* WORK TO BE COMPLETED
Starting at the top of the entries below, print each line exactly until the line with "(664) 885 74 012" has been printed too.

* MATERIAL FOR THIS TASK
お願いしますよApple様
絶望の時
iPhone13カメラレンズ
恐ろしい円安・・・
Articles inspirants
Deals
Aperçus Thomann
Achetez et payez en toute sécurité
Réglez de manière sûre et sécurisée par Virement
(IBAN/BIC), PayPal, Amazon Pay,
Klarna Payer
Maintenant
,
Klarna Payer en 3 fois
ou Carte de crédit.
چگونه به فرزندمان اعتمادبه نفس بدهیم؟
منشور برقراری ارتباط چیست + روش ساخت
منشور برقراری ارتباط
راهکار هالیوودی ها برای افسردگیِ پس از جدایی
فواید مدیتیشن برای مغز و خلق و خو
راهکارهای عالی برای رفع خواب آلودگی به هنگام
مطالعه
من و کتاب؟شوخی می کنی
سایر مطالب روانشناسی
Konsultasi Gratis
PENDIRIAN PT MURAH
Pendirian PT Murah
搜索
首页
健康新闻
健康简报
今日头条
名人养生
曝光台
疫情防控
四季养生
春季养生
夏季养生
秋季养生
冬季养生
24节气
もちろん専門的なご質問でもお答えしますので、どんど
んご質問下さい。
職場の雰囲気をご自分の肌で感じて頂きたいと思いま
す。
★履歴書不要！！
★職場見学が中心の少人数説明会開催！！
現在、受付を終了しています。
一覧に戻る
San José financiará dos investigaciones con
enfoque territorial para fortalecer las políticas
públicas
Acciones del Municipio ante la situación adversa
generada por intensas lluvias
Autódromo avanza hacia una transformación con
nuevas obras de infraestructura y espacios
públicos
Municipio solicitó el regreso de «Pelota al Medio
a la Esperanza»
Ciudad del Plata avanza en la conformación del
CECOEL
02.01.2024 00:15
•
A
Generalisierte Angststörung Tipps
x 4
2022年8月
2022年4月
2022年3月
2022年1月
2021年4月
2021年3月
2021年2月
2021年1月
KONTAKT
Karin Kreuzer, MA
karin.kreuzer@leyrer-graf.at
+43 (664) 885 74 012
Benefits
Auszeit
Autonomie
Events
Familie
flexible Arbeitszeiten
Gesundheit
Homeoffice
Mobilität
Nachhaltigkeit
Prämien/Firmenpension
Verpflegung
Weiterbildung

* THE ANSWER
お願いしますよApple様
絶望の時
iPhone13カメラレンズ
恐ろしい円安・・・
Articles inspirants
Deals
Aperçus Thomann
Achetez et payez en toute sécurité
Réglez de manière sûre et sécurisée par Virement
(IBAN/BIC), PayPal, Amazon Pay,
Klarna Payer
Maintenant
,
Klarna Payer en 3 fois
ou Carte de crédit.
چگونه به فرزندمان اعتمادبه نفس بدهیم؟
منشور برقراری ارتباط چیست + روش ساخت
منشور برقراری ارتباط
راهکار هالیوودی ها برای افسردگیِ پس از جدایی
فواید مدیتیشن برای مغز و خلق و خو
راهکارهای عالی برای رفع خواب آلودگی به هنگام
مطالعه
من و کتاب؟شوخی می کنی
سایر مطالب روانشناسی
Konsultasi Gratis
PENDIRIAN PT MURAH
Pendirian PT Murah
搜索
首页
健康新闻
健康简报
今日头条
名人养生
曝光台
疫情防控
四季养生
春季养生
夏季养生
秋季养生
冬季养生
24节气
もちろん専門的なご質問でもお答えしますので、どんど
んご質問下さい。
職場の雰囲気をご自分の肌で感じて頂きたいと思いま
す。
★履歴書不要！！
★職場見学が中心の少人数説明会開催！！
現在、受付を終了しています。
一覧に戻る
San José financiará dos investigaciones con
enfoque territorial para fortalecer las políticas
públicas
Acciones del Municipio ante la situación adversa
generada por intensas lluvias
Autódromo avanza hacia una transformación con
nuevas obras de infraestructura y espacios
públicos
Municipio solicitó el regreso de «Pelota al Medio
a la Esperanza»
Ciudad del Plata avanza en la conformación del
CECOEL
02.01.2024 00:15
•
A
Generalisierte Angststörung Tipps
x 4
2022年8月
2022年4月
2022年3月
2022年1月
2021年4月
2021年3月
2021年2月
2021年1月
KONTAKT
Karin Kreuzer, MA
karin.kreuzer@leyrer-graf.at
+43 (664) 885 74 012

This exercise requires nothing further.